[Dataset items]
....................
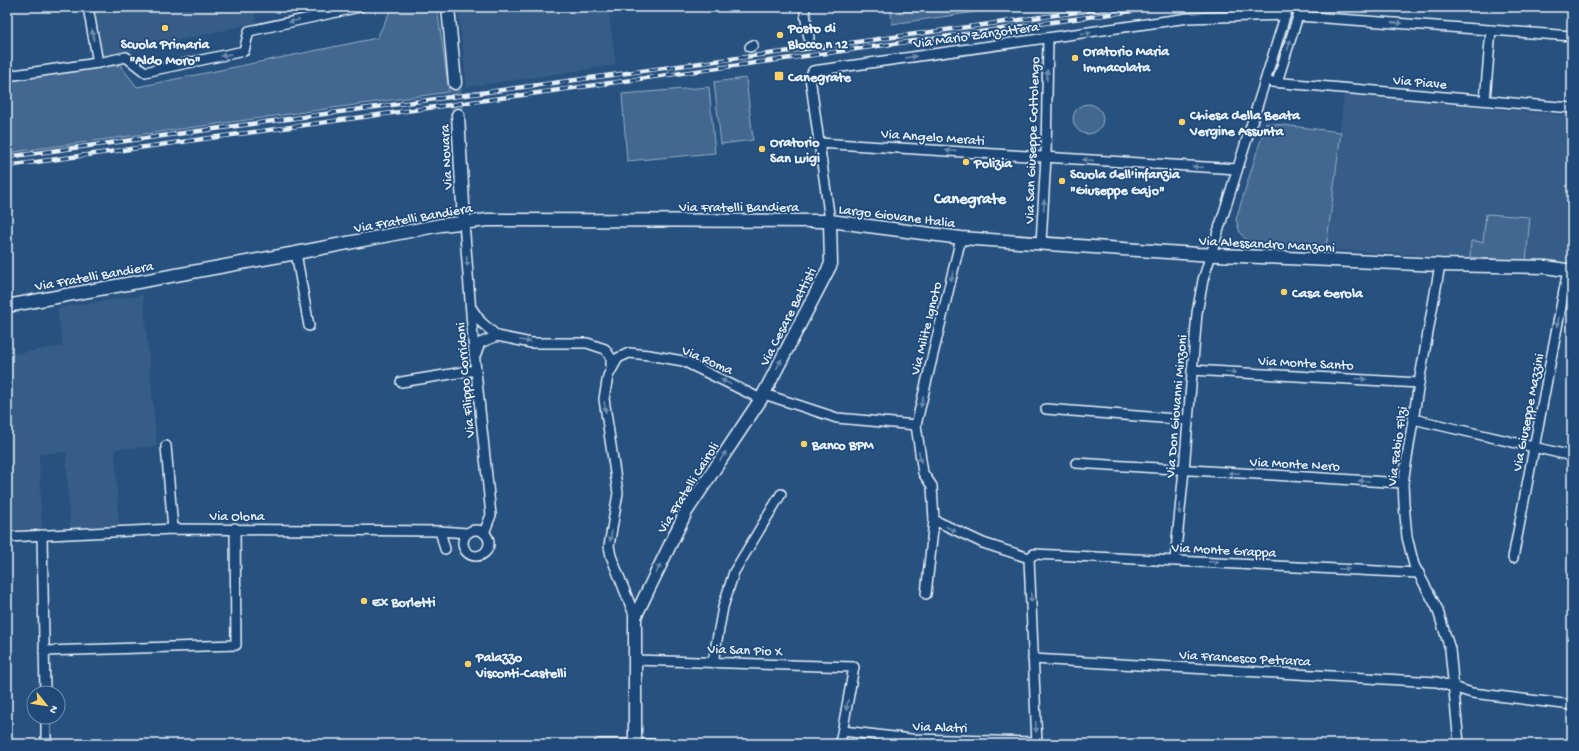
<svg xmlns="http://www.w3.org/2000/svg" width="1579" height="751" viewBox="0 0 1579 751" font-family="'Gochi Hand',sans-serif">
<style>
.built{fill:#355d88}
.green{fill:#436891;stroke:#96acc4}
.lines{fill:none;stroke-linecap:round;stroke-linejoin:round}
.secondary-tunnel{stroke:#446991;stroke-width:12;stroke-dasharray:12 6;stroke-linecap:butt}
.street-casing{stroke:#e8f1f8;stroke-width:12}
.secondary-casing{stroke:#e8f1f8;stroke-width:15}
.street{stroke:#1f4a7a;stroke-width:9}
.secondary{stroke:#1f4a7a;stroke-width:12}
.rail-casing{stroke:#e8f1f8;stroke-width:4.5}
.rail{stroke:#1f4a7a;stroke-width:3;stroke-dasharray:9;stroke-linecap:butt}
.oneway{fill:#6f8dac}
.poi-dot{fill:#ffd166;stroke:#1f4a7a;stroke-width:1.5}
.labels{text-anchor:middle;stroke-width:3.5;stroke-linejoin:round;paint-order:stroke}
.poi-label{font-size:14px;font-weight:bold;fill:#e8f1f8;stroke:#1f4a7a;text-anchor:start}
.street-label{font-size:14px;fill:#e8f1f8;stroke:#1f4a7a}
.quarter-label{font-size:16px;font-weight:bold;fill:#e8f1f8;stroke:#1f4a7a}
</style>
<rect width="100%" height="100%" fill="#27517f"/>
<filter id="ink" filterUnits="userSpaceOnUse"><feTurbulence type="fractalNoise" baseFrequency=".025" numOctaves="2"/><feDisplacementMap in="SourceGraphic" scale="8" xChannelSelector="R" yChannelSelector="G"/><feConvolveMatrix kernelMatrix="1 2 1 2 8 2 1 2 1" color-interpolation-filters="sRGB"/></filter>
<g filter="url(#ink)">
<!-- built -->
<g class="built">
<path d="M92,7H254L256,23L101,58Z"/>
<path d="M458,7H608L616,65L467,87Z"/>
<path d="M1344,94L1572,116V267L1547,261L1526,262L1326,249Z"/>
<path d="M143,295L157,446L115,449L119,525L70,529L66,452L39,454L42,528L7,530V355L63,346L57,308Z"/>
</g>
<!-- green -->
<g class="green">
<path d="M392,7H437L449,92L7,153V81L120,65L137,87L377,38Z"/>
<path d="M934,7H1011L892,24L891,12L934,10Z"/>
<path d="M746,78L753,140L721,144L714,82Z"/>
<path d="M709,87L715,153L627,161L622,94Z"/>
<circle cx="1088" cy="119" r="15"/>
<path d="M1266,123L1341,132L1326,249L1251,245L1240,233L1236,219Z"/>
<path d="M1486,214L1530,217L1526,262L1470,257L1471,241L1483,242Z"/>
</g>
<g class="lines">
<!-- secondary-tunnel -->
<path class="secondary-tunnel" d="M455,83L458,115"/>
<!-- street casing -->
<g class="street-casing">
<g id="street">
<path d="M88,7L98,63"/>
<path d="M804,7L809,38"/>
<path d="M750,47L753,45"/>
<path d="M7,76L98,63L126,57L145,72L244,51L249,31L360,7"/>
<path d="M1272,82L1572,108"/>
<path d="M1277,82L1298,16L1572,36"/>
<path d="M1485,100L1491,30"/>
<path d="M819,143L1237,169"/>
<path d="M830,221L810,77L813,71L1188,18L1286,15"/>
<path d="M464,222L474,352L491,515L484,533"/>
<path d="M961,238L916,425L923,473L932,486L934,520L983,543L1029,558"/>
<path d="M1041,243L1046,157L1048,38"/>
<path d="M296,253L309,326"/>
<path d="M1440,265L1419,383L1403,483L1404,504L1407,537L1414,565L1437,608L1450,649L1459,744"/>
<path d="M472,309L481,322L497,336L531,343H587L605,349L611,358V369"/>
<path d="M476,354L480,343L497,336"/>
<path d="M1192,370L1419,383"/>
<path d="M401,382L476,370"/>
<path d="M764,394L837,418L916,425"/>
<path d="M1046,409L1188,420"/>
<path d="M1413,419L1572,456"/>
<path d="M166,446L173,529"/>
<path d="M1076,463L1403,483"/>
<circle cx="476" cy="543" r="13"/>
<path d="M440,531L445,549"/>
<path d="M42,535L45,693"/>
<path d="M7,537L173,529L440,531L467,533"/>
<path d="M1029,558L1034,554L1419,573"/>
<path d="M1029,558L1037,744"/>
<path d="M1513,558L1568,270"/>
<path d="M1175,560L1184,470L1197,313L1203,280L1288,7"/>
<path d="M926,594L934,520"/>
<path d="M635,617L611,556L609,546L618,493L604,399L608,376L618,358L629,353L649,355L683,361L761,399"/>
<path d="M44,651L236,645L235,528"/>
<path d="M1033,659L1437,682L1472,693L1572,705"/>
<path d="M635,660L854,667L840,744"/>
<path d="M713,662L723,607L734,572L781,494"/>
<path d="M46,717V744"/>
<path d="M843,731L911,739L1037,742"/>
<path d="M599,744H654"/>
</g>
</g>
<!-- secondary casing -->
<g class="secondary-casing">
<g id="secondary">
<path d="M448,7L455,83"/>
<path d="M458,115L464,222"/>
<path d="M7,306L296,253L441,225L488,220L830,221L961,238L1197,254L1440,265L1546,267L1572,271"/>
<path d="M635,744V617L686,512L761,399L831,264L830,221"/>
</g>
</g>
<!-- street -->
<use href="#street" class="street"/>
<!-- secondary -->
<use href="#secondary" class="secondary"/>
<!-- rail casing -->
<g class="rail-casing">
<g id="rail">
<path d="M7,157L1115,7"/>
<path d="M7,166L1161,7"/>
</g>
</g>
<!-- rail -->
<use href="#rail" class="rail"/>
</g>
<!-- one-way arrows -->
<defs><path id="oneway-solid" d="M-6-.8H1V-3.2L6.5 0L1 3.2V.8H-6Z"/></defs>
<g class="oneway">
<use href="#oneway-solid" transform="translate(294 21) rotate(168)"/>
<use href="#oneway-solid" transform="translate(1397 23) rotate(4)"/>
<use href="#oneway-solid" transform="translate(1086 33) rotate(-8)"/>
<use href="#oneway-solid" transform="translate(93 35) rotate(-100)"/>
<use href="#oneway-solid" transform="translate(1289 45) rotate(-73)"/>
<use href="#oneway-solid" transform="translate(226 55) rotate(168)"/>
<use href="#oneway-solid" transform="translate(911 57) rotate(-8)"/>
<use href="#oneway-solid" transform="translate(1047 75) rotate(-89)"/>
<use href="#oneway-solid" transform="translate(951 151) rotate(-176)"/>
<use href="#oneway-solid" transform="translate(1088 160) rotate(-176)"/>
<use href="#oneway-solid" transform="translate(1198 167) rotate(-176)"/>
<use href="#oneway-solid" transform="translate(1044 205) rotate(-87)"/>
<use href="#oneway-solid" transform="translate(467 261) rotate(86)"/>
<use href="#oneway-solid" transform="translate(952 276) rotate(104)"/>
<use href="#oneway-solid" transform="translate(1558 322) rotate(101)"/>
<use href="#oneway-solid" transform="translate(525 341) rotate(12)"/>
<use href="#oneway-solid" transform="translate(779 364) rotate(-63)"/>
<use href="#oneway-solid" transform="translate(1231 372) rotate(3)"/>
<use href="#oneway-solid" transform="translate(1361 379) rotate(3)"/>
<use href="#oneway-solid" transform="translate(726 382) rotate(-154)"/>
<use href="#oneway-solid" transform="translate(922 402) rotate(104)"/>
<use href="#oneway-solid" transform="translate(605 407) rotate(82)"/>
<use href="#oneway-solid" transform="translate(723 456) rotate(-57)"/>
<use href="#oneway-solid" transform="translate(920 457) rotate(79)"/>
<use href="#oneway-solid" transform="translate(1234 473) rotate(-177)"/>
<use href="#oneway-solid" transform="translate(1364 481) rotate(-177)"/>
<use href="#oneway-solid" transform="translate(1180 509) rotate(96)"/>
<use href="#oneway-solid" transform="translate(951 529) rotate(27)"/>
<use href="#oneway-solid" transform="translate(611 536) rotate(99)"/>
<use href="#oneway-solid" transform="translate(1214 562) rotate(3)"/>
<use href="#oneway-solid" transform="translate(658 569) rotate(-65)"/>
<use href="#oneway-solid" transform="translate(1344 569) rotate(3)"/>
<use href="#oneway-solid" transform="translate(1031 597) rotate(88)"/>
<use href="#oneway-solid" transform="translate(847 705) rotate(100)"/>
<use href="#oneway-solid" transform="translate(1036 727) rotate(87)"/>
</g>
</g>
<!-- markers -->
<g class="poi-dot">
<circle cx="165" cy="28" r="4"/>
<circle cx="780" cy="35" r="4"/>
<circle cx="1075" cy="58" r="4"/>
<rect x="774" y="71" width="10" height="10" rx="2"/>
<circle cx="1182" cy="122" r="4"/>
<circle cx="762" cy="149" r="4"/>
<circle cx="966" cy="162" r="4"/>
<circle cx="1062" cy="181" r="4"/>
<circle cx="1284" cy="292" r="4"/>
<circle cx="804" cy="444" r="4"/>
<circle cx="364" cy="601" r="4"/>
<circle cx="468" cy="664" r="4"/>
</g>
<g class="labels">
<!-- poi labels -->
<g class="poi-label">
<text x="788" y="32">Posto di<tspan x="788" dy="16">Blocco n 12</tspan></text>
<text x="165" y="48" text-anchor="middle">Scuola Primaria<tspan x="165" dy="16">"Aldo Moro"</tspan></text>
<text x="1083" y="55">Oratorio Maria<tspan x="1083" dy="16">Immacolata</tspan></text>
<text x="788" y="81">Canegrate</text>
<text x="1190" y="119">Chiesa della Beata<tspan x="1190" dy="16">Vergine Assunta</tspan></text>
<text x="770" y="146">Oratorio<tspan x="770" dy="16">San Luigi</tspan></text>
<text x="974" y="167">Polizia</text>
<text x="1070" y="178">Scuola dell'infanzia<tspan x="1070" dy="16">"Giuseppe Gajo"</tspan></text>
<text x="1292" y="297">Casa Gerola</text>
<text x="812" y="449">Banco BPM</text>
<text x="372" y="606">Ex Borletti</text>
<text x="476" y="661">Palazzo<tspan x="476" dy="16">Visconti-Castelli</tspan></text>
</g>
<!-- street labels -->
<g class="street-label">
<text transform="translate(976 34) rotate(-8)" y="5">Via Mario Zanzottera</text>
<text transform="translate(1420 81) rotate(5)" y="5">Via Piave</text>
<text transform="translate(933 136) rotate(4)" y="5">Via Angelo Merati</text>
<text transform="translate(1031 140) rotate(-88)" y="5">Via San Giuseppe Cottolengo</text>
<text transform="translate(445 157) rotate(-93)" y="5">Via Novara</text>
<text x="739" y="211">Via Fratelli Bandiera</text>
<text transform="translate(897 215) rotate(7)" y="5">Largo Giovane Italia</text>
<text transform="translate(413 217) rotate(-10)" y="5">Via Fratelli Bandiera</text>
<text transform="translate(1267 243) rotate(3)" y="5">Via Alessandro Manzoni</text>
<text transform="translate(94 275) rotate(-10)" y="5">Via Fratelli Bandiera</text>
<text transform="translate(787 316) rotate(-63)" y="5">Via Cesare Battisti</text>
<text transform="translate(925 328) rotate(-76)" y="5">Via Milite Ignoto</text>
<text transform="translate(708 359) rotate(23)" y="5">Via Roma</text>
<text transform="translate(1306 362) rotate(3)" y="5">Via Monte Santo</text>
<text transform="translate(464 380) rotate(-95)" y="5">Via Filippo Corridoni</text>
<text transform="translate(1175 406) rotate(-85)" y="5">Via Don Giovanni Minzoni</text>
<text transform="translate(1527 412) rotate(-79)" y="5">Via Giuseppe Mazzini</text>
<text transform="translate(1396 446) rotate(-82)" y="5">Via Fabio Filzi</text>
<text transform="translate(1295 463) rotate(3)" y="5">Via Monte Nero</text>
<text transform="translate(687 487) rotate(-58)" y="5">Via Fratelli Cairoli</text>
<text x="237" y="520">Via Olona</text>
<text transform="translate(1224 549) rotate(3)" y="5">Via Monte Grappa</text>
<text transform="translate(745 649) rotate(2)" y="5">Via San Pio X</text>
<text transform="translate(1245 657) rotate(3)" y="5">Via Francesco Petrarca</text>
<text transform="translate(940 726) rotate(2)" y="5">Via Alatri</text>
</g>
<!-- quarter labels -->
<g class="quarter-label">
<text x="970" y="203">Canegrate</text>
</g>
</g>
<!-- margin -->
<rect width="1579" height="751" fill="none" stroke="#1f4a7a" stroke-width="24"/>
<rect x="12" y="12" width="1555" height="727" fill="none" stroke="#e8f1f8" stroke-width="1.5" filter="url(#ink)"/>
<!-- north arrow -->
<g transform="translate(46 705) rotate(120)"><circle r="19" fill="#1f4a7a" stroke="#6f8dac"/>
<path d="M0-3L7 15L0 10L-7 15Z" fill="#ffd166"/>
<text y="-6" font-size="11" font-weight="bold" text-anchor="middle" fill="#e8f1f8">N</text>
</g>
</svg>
....................
What you have to do:
Where a line above holds the string "linecap", copy that line.

Result of the exercise:
.lines{fill:none;stroke-linecap:round;stroke-linejoin:round}
.secondary-tunnel{stroke:#446991;stroke-width:12;stroke-dasharray:12 6;stroke-linecap:butt}
.rail{stroke:#1f4a7a;stroke-width:3;stroke-dasharray:9;stroke-linecap:butt}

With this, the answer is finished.